## Exercise instructions
Within the listing that follows, how many lines contain the word "wire"? Only the number is wanted.

## Data in this exercise
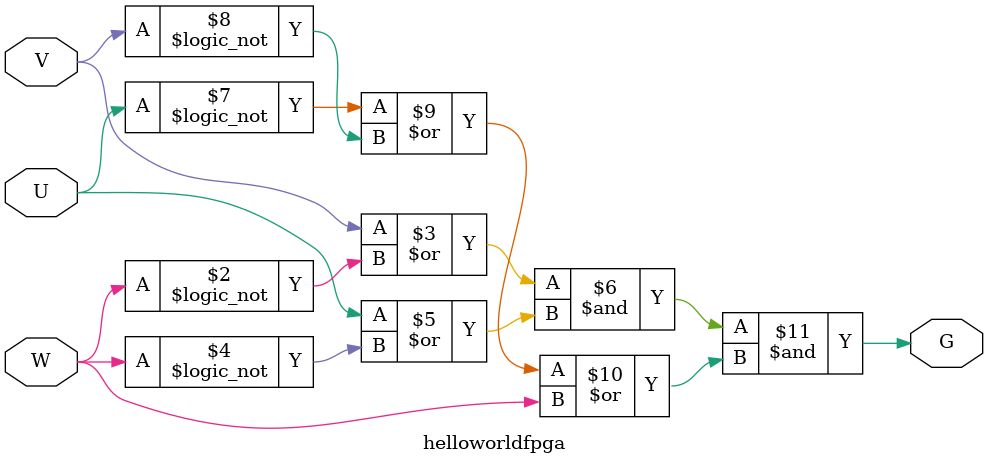
<source format=v>
module helloworldfpga(

    input  wire U,
    input  wire V,
    input  wire W,
    
    output wire G,
    );
   // assign U=0;
    //assign V=0;
    //assign W=0;
    
    always @(*)
    begin
   G=(V|!W)&(U|!W)&(!U|!V|W); 
    end
    endmodule

</source>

## Output of the task
4